I see myself in Hugh, and I fear for him
See, the relationship between LOVE and MARRIAGE is like that of a building and its foundation. LOVE is the foundation on which MARRIAGE, the building, is built. Like the foundation of a building, LOVE is far stronger than marriage. You cannot build before laying the foundation. If love is not the foundation of marriage, as in the case of Hugh and Papina, and as it was in my case, then when the storms of life reel its ugly head, the one who came into the relationship for reasons other than love, but only learnt to love the other after they’d been married would leave.
I married a lady I knew didn’t love me. She confessed same. I was praying that with time, she would grow to love me knowing the beautiful character I possess. David, could you imagine about after a year of marriage, my wife then promised, ‘Kwaku, exercise patience; the love will come’.
I earned a lot of money from my workplace and ensured life was very good and very comfortable for my wife, which then developed the love she showed. But after disaster struck and I lost my job, and the financial situation at home begun to fall, and finally fell, I realized our relationship was built upside-down: marriage which was the building was made the foundation and we tried to build love on it.
David, I had the premonition all along that in case I lost my job, my wife would leave. And it happened – in a very bizarre way. I really fear for Hugh. I am praying the fate I suffered at my workplace will not happen to him. But if, per adventure, it does happen, David I can predict Papina will leave. She’s in this relationship because Hugh has met her, and is meeting all of her demands. The love Hugh receives, and enjoys from her is ‘bought’. Papina coaching her friend to do as she did suggest that her love for Hugh hangs loosely on the thread of time; on how much and for how long Hugh is able to meet her aspirations.

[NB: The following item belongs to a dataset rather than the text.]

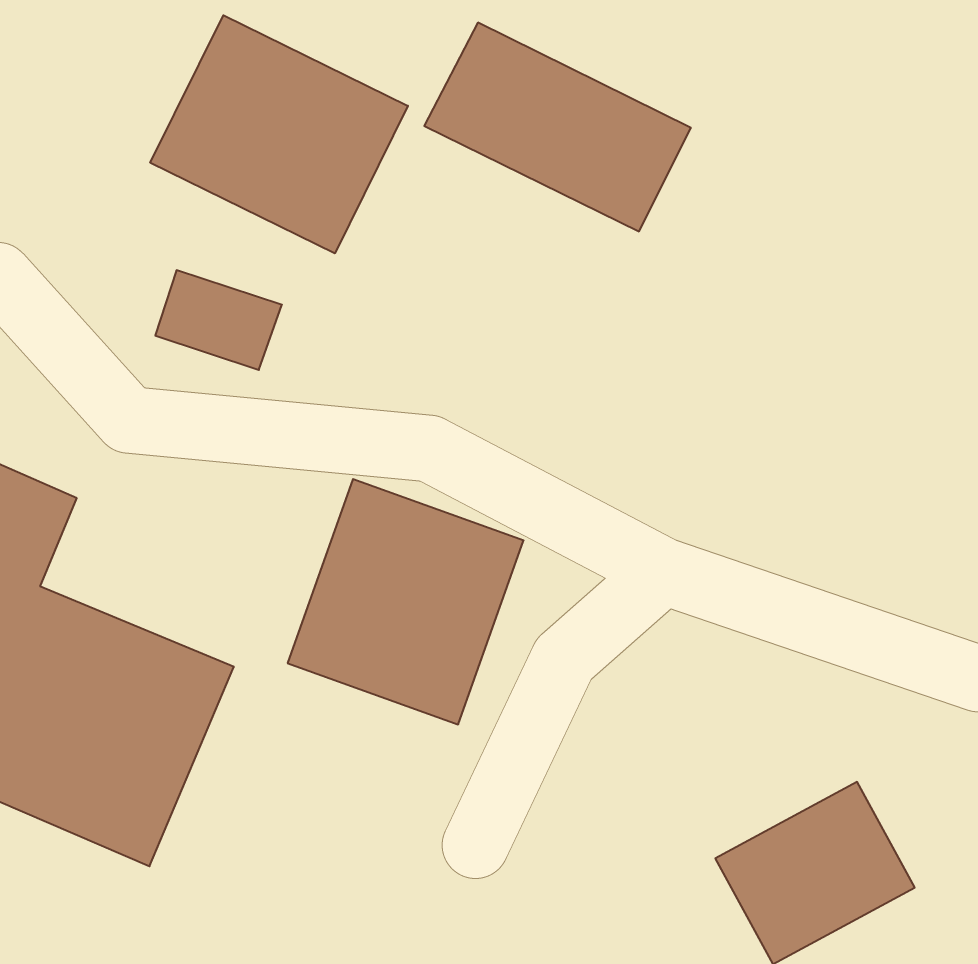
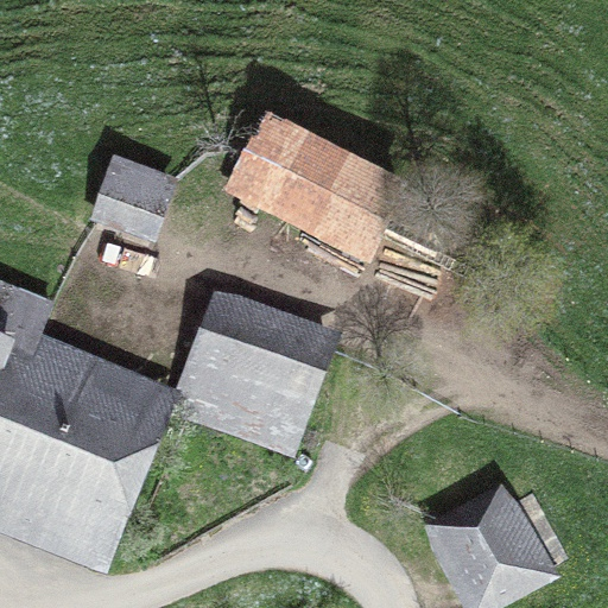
building: [150,15,408,253] -> none
building: [424,23,691,231] -> [233,116,398,246]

There’s every indication that Hugh doubts her love. There’s every indication that Hugh entertains some fear. His fear is real and genuine. I wouldn’t advice divorce. But he should develop strong shock absorbers for future eventualities. Hugh’s may not be loss of job, accident or ill health that could result in permanent disability, but these things happen. I am lucky mine was just the loss of a job. I am still very healthy and moving on with life. Imagine if it had been a physical disability… You understand what I mean?